:: Work order ::
Copy all the entries below, substituting "centimeters" for every instance of "centimetres" and leaving the rest untouched.

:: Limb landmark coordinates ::
# # # # # # #
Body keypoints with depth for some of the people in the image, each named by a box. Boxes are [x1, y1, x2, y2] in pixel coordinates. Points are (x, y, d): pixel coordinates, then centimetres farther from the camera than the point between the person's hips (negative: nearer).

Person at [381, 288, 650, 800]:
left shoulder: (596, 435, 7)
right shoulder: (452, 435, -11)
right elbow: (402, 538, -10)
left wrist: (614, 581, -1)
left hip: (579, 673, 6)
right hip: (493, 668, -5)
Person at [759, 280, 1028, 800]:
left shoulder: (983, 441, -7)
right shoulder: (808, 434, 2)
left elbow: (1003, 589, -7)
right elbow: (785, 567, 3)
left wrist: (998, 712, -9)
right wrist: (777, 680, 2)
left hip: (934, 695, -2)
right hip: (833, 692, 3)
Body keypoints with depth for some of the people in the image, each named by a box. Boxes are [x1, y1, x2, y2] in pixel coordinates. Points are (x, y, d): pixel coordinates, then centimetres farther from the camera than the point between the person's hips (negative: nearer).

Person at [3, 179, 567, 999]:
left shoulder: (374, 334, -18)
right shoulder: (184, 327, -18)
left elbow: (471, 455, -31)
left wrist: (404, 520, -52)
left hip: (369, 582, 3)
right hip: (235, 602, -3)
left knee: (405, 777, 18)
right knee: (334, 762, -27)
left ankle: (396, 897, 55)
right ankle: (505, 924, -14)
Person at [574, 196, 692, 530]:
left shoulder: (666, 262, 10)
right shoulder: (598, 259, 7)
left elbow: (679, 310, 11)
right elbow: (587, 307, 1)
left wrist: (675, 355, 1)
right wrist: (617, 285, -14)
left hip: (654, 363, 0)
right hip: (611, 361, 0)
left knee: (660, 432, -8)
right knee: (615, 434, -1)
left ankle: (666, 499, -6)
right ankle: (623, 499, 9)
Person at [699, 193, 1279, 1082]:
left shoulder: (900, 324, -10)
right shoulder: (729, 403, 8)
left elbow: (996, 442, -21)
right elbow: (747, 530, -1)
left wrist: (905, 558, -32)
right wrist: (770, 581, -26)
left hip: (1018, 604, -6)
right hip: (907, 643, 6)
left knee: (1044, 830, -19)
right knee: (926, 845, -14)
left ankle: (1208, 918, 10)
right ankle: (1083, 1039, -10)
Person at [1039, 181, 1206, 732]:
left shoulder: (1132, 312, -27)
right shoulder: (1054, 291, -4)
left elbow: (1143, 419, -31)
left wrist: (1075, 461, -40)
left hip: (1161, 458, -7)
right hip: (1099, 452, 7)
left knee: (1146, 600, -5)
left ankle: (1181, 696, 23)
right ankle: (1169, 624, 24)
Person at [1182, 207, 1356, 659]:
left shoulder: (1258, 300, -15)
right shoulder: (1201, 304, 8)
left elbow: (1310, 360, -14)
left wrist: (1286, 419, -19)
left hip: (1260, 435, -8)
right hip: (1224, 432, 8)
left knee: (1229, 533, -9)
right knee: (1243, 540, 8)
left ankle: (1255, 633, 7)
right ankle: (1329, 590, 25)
# # # # # # #
:: Answer to this problem ::
Body keypoints with depth for some of the people in the image, each named by a box. Boxes are [x1, y1, x2, y2] in pixel coordinates. Points are (x, y, d): pixel coordinates, then centimeters farther from the camera than the point between the person's hips (negative: nearer).

Person at [381, 288, 650, 800]:
left shoulder: (596, 435, 7)
right shoulder: (452, 435, -11)
right elbow: (402, 538, -10)
left wrist: (614, 581, -1)
left hip: (579, 673, 6)
right hip: (493, 668, -5)
Person at [759, 280, 1028, 800]:
left shoulder: (983, 441, -7)
right shoulder: (808, 434, 2)
left elbow: (1003, 589, -7)
right elbow: (785, 567, 3)
left wrist: (998, 712, -9)
right wrist: (777, 680, 2)
left hip: (934, 695, -2)
right hip: (833, 692, 3)
Body keypoints with depth for some of the people in the image, each named by a box. Boxes are [x1, y1, x2, y2] in pixel coordinates. Points are (x, y, d): pixel coordinates, then centimeters farther from the camera than the point between the person's hips (negative: nearer).

Person at [3, 179, 567, 999]:
left shoulder: (374, 334, -18)
right shoulder: (184, 327, -18)
left elbow: (471, 455, -31)
left wrist: (404, 520, -52)
left hip: (369, 582, 3)
right hip: (235, 602, -3)
left knee: (405, 777, 18)
right knee: (334, 762, -27)
left ankle: (396, 897, 55)
right ankle: (505, 924, -14)
Person at [574, 196, 692, 530]:
left shoulder: (666, 262, 10)
right shoulder: (598, 259, 7)
left elbow: (679, 310, 11)
right elbow: (587, 307, 1)
left wrist: (675, 355, 1)
right wrist: (617, 285, -14)
left hip: (654, 363, 0)
right hip: (611, 361, 0)
left knee: (660, 432, -8)
right knee: (615, 434, -1)
left ankle: (666, 499, -6)
right ankle: (623, 499, 9)
Person at [699, 193, 1279, 1082]:
left shoulder: (900, 324, -10)
right shoulder: (729, 403, 8)
left elbow: (996, 442, -21)
right elbow: (747, 530, -1)
left wrist: (905, 558, -32)
right wrist: (770, 581, -26)
left hip: (1018, 604, -6)
right hip: (907, 643, 6)
left knee: (1044, 830, -19)
right knee: (926, 845, -14)
left ankle: (1208, 918, 10)
right ankle: (1083, 1039, -10)
Person at [1039, 181, 1206, 732]:
left shoulder: (1132, 312, -27)
right shoulder: (1054, 291, -4)
left elbow: (1143, 419, -31)
left wrist: (1075, 461, -40)
left hip: (1161, 458, -7)
right hip: (1099, 452, 7)
left knee: (1146, 600, -5)
left ankle: (1181, 696, 23)
right ankle: (1169, 624, 24)
Person at [1182, 207, 1356, 659]:
left shoulder: (1258, 300, -15)
right shoulder: (1201, 304, 8)
left elbow: (1310, 360, -14)
left wrist: (1286, 419, -19)
left hip: (1260, 435, -8)
right hip: (1224, 432, 8)
left knee: (1229, 533, -9)
right knee: (1243, 540, 8)
left ankle: (1255, 633, 7)
right ankle: (1329, 590, 25)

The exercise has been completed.